Westwood College has been accused of similar wrongdoing. The Department of Education found that between 2002 and 2015, Westwood made false claims about its placement rates and the salaries of those who graduated, according to the news release.
Other findings from the Ministry of Education include:
- The ITT Technical Institute incorrectly told students that its nursing program would gain programmatic accreditation. The school has repeatedly failed to meet accreditation standards.
- The Minnesota School of Business and/or Globe University tricked criminal justice students by telling them they could become Minnesota police officers or parole/probation officers after graduation. The school does not have the appropriate accreditation or certifications for its students to step into such roles.

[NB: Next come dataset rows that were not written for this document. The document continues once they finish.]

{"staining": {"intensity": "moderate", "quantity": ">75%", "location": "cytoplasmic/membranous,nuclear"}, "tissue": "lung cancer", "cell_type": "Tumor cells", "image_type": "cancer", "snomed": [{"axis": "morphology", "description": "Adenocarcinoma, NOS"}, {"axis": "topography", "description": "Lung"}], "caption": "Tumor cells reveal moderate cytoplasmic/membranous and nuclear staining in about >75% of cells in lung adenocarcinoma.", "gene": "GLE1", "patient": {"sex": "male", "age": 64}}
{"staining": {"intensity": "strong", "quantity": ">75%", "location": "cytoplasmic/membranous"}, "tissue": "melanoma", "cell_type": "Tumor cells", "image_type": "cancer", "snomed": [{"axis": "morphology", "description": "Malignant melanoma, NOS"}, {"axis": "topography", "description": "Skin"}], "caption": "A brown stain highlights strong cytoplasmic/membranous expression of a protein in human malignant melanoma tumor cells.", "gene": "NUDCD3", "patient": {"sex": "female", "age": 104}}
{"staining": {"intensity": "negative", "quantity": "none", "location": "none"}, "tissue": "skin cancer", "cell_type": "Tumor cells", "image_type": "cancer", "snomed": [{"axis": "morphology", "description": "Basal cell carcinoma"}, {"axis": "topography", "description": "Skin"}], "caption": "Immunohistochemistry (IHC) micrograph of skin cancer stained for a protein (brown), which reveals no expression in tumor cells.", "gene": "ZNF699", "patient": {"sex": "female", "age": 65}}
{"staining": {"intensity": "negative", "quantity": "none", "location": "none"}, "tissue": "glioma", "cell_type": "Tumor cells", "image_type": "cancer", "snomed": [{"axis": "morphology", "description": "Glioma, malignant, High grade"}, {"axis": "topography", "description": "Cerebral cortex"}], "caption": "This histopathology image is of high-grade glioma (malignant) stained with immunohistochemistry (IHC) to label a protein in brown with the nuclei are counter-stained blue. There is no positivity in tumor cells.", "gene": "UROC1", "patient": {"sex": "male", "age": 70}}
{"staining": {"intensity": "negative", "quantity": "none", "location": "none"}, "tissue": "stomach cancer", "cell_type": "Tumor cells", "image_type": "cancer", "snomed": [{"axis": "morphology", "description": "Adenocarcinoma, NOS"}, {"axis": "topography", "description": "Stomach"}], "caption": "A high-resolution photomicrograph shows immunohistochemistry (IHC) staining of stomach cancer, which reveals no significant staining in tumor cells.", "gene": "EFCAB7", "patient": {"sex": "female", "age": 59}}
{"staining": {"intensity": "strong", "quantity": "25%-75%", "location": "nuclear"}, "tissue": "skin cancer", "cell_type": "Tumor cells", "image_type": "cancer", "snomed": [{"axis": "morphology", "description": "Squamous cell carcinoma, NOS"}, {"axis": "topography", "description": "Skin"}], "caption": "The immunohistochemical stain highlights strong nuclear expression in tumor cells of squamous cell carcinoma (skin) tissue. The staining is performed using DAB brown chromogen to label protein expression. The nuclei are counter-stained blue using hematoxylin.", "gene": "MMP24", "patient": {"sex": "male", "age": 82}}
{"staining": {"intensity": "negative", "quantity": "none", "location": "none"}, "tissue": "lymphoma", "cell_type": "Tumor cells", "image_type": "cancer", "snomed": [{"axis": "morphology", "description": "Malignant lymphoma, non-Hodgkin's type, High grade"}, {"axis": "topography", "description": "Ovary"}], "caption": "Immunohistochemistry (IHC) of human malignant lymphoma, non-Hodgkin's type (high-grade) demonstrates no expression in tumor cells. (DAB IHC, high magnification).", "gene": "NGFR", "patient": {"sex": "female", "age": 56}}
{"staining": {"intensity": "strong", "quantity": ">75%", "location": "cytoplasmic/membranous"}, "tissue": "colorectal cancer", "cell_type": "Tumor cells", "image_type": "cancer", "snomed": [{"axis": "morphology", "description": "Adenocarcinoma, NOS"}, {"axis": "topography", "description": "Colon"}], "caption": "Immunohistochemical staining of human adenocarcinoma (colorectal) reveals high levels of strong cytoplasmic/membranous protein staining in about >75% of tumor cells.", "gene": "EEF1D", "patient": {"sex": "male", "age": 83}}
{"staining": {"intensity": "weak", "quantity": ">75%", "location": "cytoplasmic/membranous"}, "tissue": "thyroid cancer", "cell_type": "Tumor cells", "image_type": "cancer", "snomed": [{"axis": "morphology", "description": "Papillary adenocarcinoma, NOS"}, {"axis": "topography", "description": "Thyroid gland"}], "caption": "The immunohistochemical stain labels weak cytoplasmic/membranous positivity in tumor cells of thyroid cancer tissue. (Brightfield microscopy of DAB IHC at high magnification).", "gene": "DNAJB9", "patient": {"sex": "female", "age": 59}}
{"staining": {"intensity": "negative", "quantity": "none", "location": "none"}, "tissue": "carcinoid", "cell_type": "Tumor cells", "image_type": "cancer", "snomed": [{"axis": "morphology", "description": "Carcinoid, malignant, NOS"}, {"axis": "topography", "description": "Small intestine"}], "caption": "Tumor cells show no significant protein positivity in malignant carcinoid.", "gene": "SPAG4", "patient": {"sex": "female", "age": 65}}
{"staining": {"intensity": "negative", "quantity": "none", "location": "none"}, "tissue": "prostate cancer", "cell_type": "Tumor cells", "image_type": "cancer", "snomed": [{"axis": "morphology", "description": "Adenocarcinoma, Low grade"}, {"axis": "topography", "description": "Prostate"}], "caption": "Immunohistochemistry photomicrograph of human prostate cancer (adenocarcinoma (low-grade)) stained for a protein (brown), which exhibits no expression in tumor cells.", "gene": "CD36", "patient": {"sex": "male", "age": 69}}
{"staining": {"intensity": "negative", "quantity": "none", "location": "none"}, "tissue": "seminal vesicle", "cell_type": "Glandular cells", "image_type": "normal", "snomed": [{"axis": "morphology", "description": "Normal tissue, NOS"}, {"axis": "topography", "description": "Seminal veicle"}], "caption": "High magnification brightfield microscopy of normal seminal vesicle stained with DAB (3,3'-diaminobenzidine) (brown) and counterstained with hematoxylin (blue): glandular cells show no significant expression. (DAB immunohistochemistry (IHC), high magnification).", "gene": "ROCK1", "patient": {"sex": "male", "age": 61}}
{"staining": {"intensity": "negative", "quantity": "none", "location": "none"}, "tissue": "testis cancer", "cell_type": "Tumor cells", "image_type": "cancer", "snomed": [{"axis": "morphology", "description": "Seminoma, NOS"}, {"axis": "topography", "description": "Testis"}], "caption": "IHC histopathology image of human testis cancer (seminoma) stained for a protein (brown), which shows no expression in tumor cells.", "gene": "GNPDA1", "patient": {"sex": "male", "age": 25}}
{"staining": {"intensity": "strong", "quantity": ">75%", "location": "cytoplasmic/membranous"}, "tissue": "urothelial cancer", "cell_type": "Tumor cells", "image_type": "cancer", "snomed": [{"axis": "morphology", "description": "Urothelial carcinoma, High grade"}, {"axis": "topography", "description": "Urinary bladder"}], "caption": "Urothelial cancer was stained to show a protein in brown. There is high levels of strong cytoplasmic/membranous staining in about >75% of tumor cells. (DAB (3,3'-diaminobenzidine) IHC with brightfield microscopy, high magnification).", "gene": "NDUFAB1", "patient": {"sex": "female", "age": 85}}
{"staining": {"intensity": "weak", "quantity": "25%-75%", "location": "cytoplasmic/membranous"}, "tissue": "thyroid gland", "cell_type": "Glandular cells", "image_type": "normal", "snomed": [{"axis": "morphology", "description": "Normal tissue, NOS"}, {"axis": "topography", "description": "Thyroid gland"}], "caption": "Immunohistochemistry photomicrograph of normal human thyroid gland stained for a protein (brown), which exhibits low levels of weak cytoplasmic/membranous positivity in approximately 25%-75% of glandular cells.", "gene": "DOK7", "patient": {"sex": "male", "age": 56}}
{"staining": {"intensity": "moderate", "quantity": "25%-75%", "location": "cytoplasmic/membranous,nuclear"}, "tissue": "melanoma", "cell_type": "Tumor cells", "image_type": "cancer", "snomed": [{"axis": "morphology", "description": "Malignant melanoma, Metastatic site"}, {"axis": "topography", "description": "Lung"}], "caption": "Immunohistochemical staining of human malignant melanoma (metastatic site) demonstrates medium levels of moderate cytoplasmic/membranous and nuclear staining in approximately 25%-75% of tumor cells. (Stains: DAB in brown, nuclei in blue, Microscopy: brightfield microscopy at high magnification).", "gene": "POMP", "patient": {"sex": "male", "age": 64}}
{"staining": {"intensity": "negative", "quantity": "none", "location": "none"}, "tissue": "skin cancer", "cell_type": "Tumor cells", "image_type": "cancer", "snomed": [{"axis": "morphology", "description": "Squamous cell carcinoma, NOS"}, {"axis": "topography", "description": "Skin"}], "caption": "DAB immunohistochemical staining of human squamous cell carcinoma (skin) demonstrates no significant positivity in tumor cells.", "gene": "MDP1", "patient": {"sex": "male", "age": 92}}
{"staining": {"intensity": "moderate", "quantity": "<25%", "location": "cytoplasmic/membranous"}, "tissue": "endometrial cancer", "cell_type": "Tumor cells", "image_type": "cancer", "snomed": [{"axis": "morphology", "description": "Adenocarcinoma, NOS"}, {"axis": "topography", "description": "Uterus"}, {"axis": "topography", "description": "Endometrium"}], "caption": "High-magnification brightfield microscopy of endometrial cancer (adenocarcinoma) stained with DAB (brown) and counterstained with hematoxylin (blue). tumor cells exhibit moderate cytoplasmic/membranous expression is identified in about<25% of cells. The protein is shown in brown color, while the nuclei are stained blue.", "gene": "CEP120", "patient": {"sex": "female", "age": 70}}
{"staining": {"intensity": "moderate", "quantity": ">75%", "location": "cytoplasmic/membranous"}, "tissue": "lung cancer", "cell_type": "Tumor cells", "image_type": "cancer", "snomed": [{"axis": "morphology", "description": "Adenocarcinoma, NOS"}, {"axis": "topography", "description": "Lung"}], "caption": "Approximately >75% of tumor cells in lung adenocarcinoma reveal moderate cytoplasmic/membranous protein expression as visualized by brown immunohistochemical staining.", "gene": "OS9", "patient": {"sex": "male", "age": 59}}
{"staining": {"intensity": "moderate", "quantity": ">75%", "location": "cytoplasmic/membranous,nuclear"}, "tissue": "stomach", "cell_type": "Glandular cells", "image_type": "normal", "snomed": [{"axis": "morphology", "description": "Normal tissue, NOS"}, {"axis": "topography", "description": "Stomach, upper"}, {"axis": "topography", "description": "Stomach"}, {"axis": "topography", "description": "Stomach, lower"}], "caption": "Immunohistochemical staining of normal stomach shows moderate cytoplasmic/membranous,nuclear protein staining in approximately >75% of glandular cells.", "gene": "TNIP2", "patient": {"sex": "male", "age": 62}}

Additionally, the Department of Education approved $284.5 million in waivers for more than 11,900 students who attended institutions such as Corinthian Colleges and Marinello Schools of Beauty and whose applications were considered after earlier relief announcements.
Since President Joe Biden took office, more than 100,000 students who were allegedly defrauded by their schools have received loan forgiveness totaling about $2 billion, CNBC noted.